Sports Betting History – How It All Started

Believed to have a history dating all the way back to the time of the early Greeks, sports betting is thought to have been around for more than 2000 years.

Not even the notorious Dark Ages kept people away from betting on sports – which is quite something considering that this was a time known for religious and superstitious persecutions on all who dared participate in any activities in any way considered too thrilling or too daring.

Back then, popular bets included activities like betting on the projected time it would take for a specific individual (oftentimes a messenger) to walk a predetermined distance. Wagering money on shin-kicking wasn’t off the cards either. Just image betting on who would be likely to emerge the last man standing after a good old hammering on the shins of the legs!

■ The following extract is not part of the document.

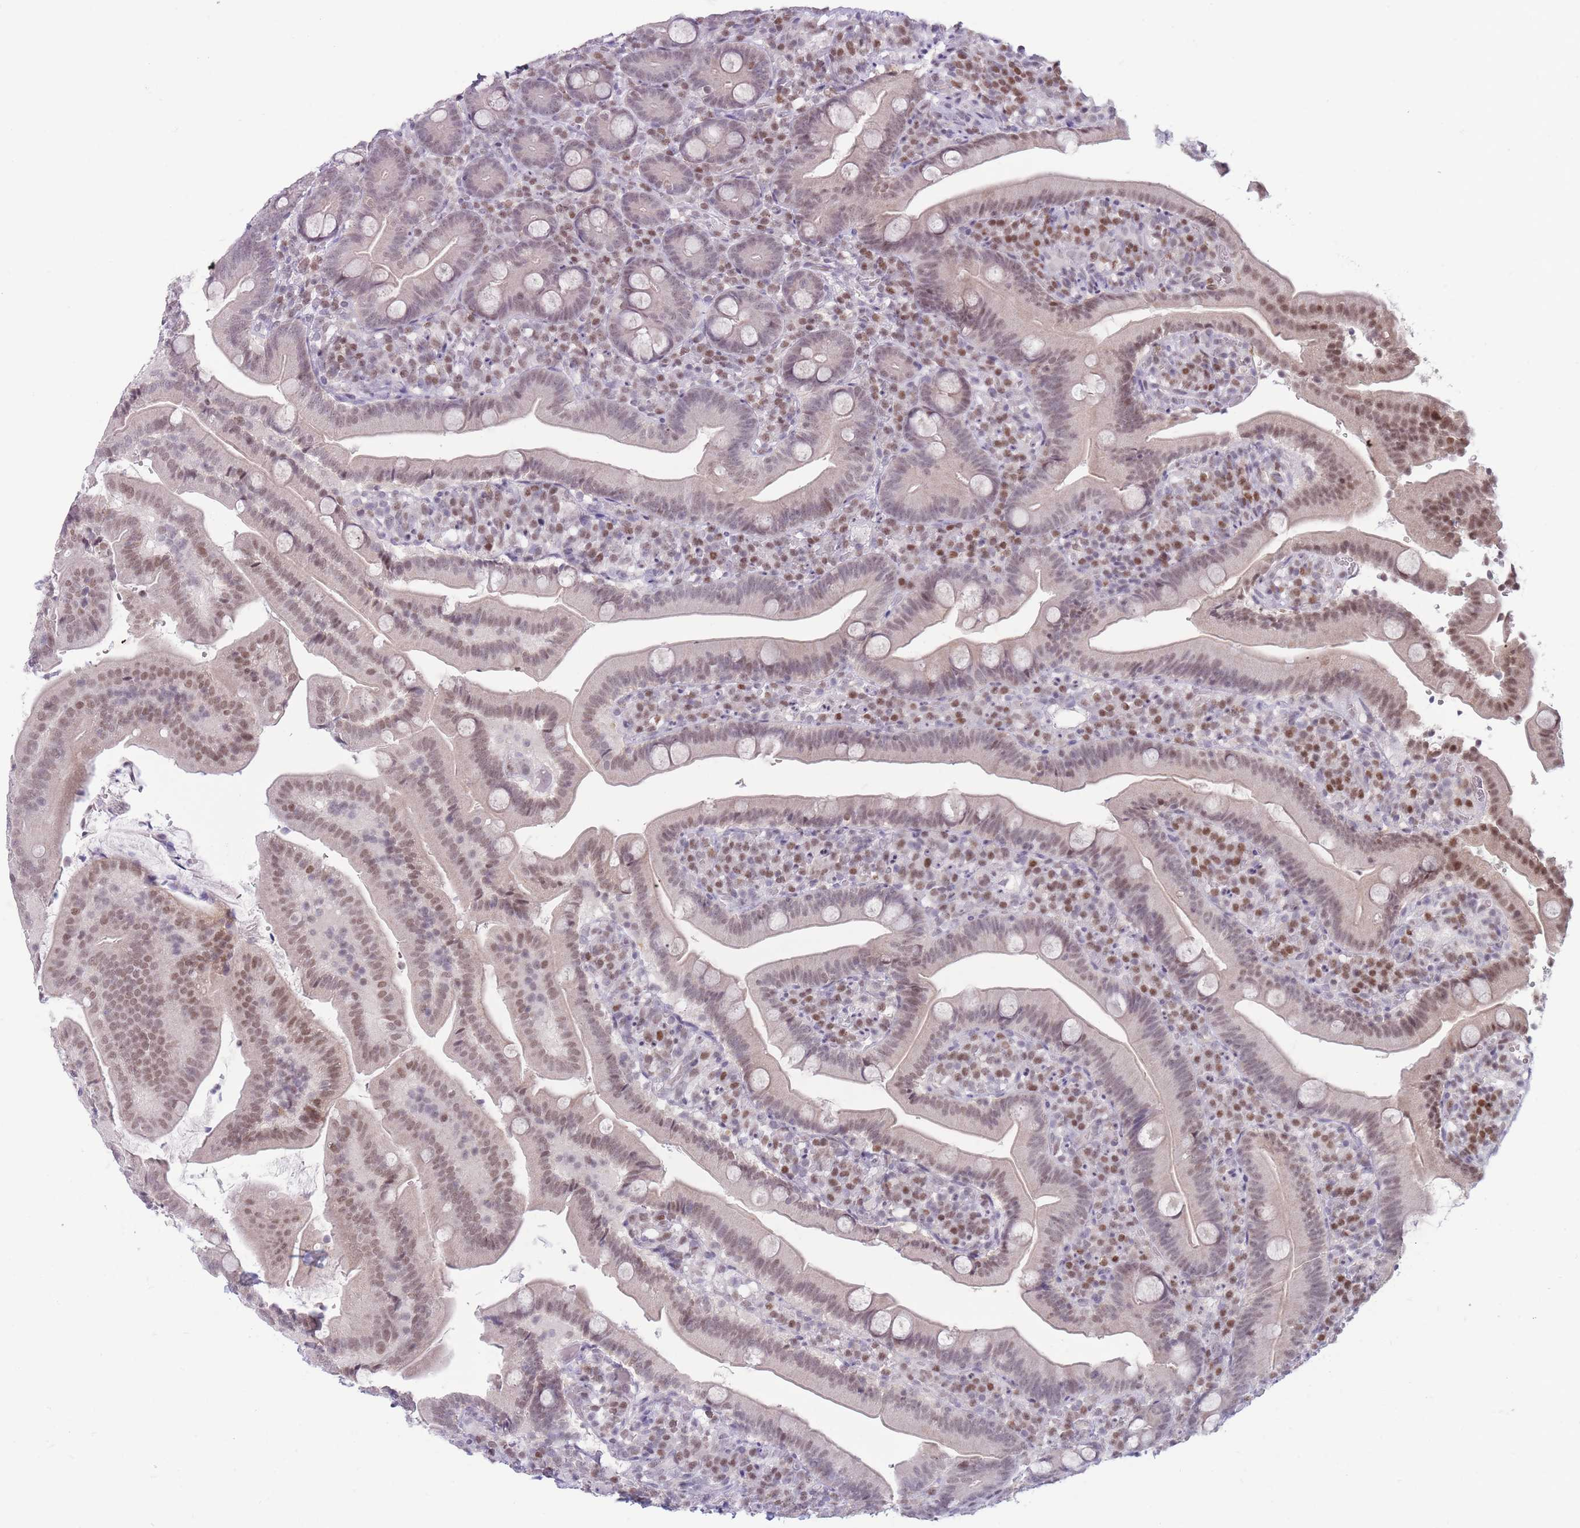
{"staining": {"intensity": "moderate", "quantity": ">75%", "location": "nuclear"}, "tissue": "duodenum", "cell_type": "Glandular cells", "image_type": "normal", "snomed": [{"axis": "morphology", "description": "Normal tissue, NOS"}, {"axis": "topography", "description": "Duodenum"}], "caption": "Human duodenum stained with a brown dye exhibits moderate nuclear positive expression in approximately >75% of glandular cells.", "gene": "ARID3B", "patient": {"sex": "female", "age": 67}}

Interestingly enough, medieval times are thought to have been the period in humanity’s history that saw the introduction of games played with cards introduced to the Brits.

The Spread Of The Bet

A quick fast-forward to the early 1600s reveals betting on horse racing becoming a huge deal in England. It doesn’t take very long to expand all the way to Europe and eventually to America after that. Soon, more typically British sports join in the betting fun – cricket, rugby, and football become popular sports to bet on too.

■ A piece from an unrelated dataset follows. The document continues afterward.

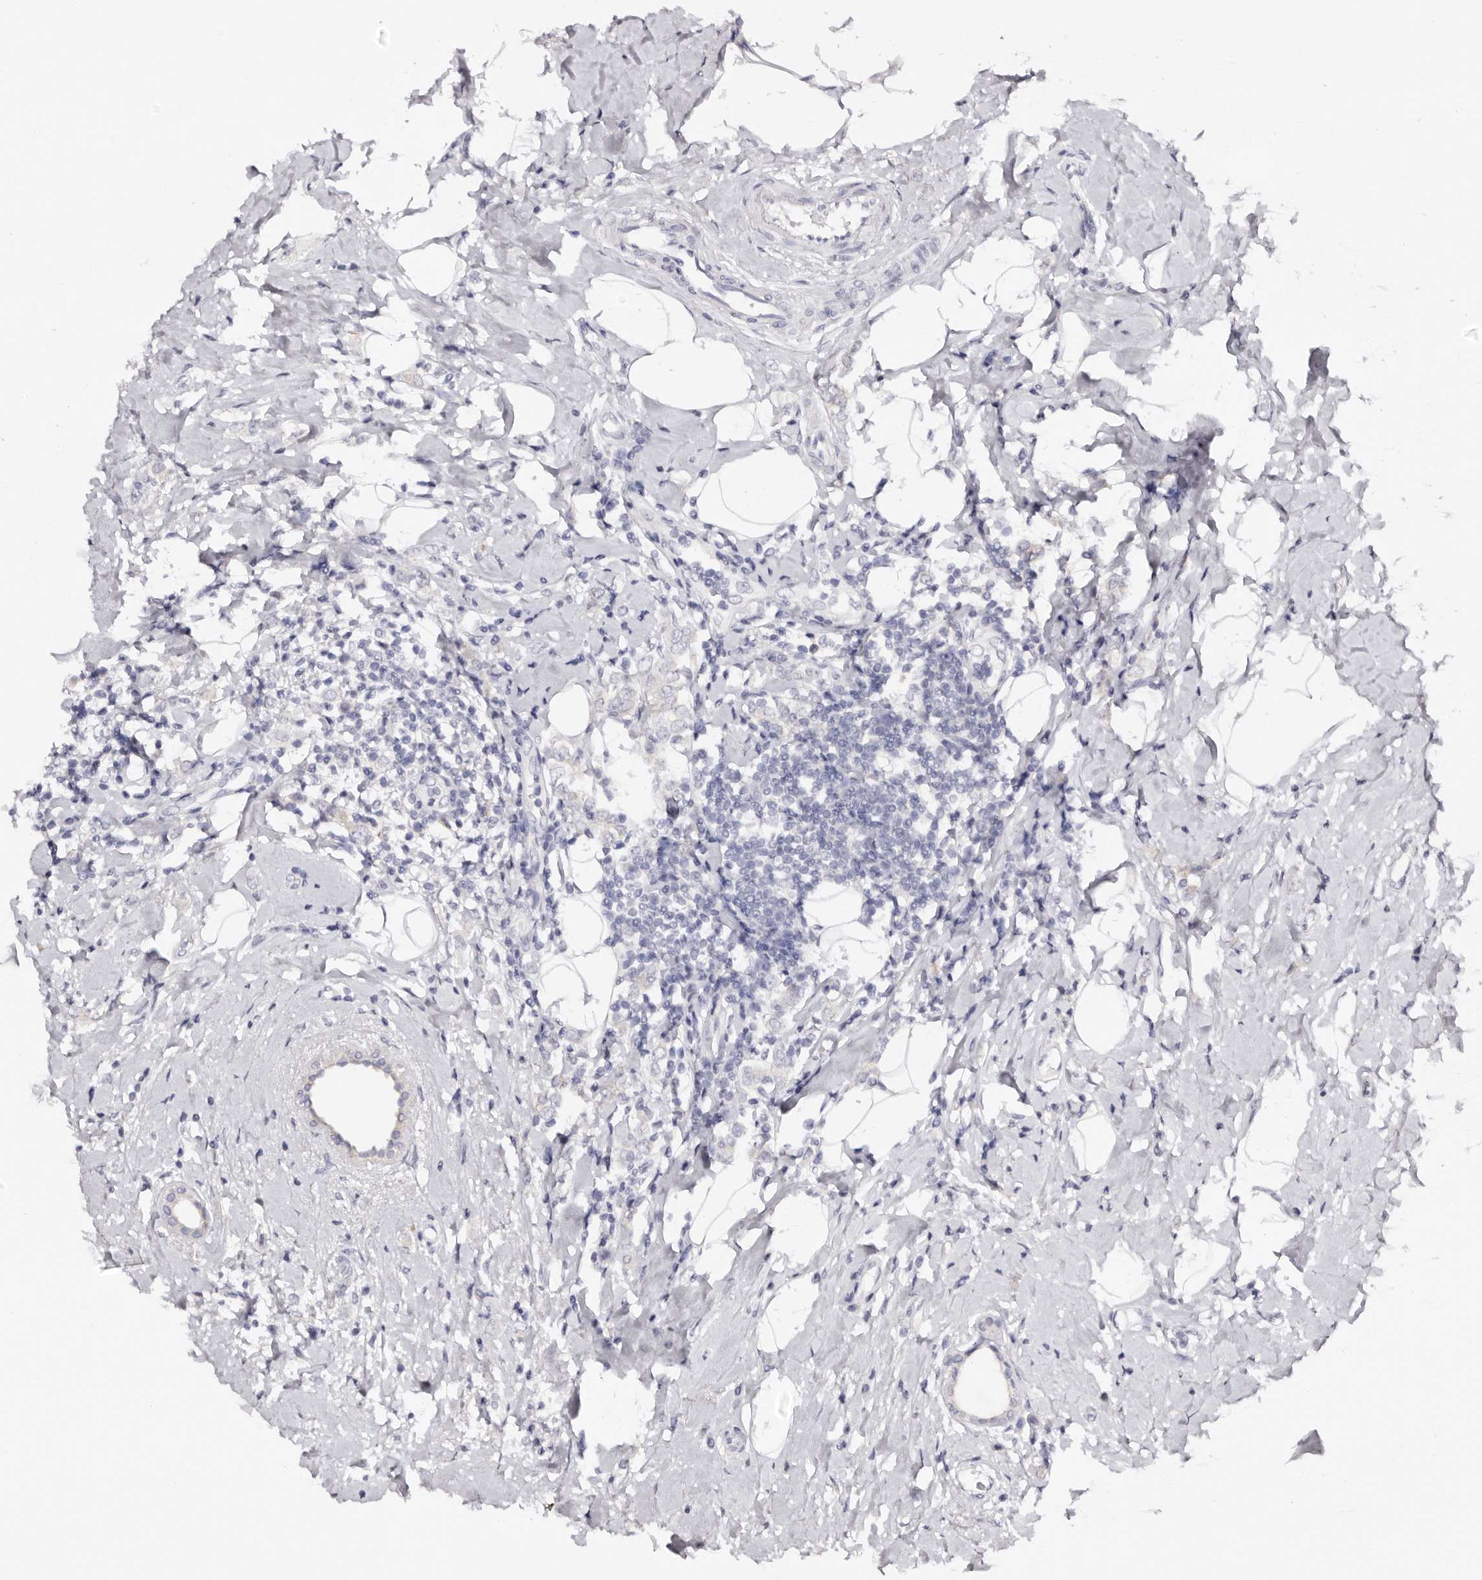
{"staining": {"intensity": "negative", "quantity": "none", "location": "none"}, "tissue": "breast cancer", "cell_type": "Tumor cells", "image_type": "cancer", "snomed": [{"axis": "morphology", "description": "Lobular carcinoma"}, {"axis": "topography", "description": "Breast"}], "caption": "High power microscopy micrograph of an IHC histopathology image of breast cancer (lobular carcinoma), revealing no significant staining in tumor cells.", "gene": "ROM1", "patient": {"sex": "female", "age": 47}}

But if the 1600s could be called a bomb, then the 1900s would have been a dynamite explosion. Sports governing bodies started popping up like toadstools and soon, every conceivable sport was being bet on in some shape or form. Bookies grew more visionary than ever before, which ultimately led not only to more sports being bet on, but also to a greater variety of bets wagered on each sport.

The Human Need For Connection

All of this shines a light on a very interesting human dynamic – that of the individual’s unwillingness to remain but a spectator looking from the outside in on whatever sport it is that’s being played in the arena. A desire to be actively involved in what is happening seems to outweigh even the kind of sports being bet on.

What did over time emerge as relatively necessary, was the importance of finding an opposing “partner” and preferably one with equal financial capacity for the purpose of the wagering of the bet. Next, the need for reliable “intermediate” was identified, i.e. what we know today to be a bookmaker.

Interesting too is the history of specifically the horse racing industry and the original purpose of making one horse compete with another horse. The purpose right at the start had been to publicly compare one animal to the next in order to showcase to potential buyers exactly why one horse should fetch a better price than another horse. This practice of valuation for the purposes of buying and selling eventually resulted in strangers making use of the opportunity to make horse racing bets among themselves.